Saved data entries
Start of Block
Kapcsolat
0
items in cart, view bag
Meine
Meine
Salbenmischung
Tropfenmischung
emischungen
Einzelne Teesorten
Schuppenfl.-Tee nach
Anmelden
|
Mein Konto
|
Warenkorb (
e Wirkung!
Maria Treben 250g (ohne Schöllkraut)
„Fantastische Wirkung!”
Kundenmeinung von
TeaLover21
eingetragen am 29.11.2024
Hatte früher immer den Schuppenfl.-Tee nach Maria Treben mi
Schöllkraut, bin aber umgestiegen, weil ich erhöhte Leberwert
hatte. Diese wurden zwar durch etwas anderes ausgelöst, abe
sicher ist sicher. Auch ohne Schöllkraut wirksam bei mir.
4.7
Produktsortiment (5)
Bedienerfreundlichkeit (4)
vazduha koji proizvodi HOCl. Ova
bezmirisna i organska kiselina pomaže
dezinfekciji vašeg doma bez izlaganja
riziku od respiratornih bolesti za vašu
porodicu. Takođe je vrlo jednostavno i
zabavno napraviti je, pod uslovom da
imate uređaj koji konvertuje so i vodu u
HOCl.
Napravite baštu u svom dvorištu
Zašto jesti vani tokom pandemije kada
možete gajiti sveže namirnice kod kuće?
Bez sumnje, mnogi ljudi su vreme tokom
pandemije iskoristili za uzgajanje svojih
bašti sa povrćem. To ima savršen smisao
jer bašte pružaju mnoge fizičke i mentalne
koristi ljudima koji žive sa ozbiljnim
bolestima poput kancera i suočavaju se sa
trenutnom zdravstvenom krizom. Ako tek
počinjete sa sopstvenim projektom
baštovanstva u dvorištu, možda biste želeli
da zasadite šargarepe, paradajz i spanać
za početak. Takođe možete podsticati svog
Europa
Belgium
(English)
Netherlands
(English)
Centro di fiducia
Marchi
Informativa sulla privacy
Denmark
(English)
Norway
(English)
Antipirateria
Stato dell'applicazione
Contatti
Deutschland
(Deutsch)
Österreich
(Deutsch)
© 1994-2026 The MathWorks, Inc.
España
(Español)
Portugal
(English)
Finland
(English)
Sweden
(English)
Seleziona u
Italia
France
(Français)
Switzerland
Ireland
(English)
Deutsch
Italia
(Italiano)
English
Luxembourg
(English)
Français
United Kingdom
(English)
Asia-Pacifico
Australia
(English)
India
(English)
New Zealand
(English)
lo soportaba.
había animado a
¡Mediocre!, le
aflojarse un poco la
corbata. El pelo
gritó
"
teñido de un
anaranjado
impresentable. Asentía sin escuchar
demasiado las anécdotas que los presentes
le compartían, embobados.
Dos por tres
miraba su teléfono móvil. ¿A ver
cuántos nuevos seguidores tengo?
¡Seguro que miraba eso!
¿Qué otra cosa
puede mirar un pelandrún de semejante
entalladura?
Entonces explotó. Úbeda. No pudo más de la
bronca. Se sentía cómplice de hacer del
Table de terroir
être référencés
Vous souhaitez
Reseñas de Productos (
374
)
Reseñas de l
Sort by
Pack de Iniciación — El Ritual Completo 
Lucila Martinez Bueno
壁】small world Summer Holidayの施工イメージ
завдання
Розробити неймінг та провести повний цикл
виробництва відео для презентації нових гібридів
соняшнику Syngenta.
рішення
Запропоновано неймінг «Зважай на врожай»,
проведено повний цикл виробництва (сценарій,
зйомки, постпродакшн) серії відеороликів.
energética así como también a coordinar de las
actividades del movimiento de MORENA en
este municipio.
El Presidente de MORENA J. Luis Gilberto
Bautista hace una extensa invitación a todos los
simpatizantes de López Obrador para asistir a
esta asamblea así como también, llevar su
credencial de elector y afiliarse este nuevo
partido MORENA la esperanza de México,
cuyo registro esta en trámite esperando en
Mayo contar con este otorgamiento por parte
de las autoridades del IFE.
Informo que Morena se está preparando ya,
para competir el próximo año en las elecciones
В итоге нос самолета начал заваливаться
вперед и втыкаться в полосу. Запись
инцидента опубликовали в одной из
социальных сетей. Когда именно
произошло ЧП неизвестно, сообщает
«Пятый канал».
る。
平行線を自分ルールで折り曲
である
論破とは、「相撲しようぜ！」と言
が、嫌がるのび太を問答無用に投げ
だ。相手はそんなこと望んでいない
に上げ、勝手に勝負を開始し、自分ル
End of Block
Exercise aim:
After reading the data, retype all of it exactly as it reads.

Written response:
Kapcsolat
0
items in cart, view bag
Meine
Meine
Salbenmischung
Tropfenmischung
emischungen
Einzelne Teesorten
Schuppenfl.-Tee nach
Anmelden
|
Mein Konto
|
Warenkorb (
e Wirkung!
Maria Treben 250g (ohne Schöllkraut)
„Fantastische Wirkung!”
Kundenmeinung von
TeaLover21
eingetragen am 29.11.2024
Hatte früher immer den Schuppenfl.-Tee nach Maria Treben mi
Schöllkraut, bin aber umgestiegen, weil ich erhöhte Leberwert
hatte. Diese wurden zwar durch etwas anderes ausgelöst, abe
sicher ist sicher. Auch ohne Schöllkraut wirksam bei mir.
4.7
Produktsortiment (5)
Bedienerfreundlichkeit (4)
vazduha koji proizvodi HOCl. Ova
bezmirisna i organska kiselina pomaže
dezinfekciji vašeg doma bez izlaganja
riziku od respiratornih bolesti za vašu
porodicu. Takođe je vrlo jednostavno i
zabavno napraviti je, pod uslovom da
imate uređaj koji konvertuje so i vodu u
HOCl.
Napravite baštu u svom dvorištu
Zašto jesti vani tokom pandemije kada
možete gajiti sveže namirnice kod kuće?
Bez sumnje, mnogi ljudi su vreme tokom
pandemije iskoristili za uzgajanje svojih
bašti sa povrćem. To ima savršen smisao
jer bašte pružaju mnoge fizičke i mentalne
koristi ljudima koji žive sa ozbiljnim
bolestima poput kancera i suočavaju se sa
trenutnom zdravstvenom krizom. Ako tek
počinjete sa sopstvenim projektom
baštovanstva u dvorištu, možda biste želeli
da zasadite šargarepe, paradajz i spanać
za početak. Takođe možete podsticati svog
Europa
Belgium
(English)
Netherlands
(English)
Centro di fiducia
Marchi
Informativa sulla privacy
Denmark
(English)
Norway
(English)
Antipirateria
Stato dell'applicazione
Contatti
Deutschland
(Deutsch)
Österreich
(Deutsch)
© 1994-2026 The MathWorks, Inc.
España
(Español)
Portugal
(English)
Finland
(English)
Sweden
(English)
Seleziona u
Italia
France
(Français)
Switzerland
Ireland
(English)
Deutsch
Italia
(Italiano)
English
Luxembourg
(English)
Français
United Kingdom
(English)
Asia-Pacifico
Australia
(English)
India
(English)
New Zealand
(English)
lo soportaba.
había animado a
¡Mediocre!, le
aflojarse un poco la
corbata. El pelo
gritó
"
teñido de un
anaranjado
impresentable. Asentía sin escuchar
demasiado las anécdotas que los presentes
le compartían, embobados.
Dos por tres
miraba su teléfono móvil. ¿A ver
cuántos nuevos seguidores tengo?
¡Seguro que miraba eso!
¿Qué otra cosa
puede mirar un pelandrún de semejante
entalladura?
Entonces explotó. Úbeda. No pudo más de la
bronca. Se sentía cómplice de hacer del
Table de terroir
être référencés
Vous souhaitez
Reseñas de Productos (
374
)
Reseñas de l
Sort by
Pack de Iniciación — El Ritual Completo 
Lucila Martinez Bueno
壁】small world Summer Holidayの施工イメージ
завдання
Розробити неймінг та провести повний цикл
виробництва відео для презентації нових гібридів
соняшнику Syngenta.
рішення
Запропоновано неймінг «Зважай на врожай»,
проведено повний цикл виробництва (сценарій,
зйомки, постпродакшн) серії відеороликів.
energética así como también a coordinar de las
actividades del movimiento de MORENA en
este municipio.
El Presidente de MORENA J. Luis Gilberto
Bautista hace una extensa invitación a todos los
simpatizantes de López Obrador para asistir a
esta asamblea así como también, llevar su
credencial de elector y afiliarse este nuevo
partido MORENA la esperanza de México,
cuyo registro esta en trámite esperando en
Mayo contar con este otorgamiento por parte
de las autoridades del IFE.
Informo que Morena se está preparando ya,
para competir el próximo año en las elecciones
В итоге нос самолета начал заваливаться
вперед и втыкаться в полосу. Запись
инцидента опубликовали в одной из
социальных сетей. Когда именно
произошло ЧП неизвестно, сообщает
«Пятый канал».
る。
平行線を自分ルールで折り曲
である
論破とは、「相撲しようぜ！」と言
が、嫌がるのび太を問答無用に投げ
だ。相手はそんなこと望んでいない
に上げ、勝手に勝負を開始し、自分ル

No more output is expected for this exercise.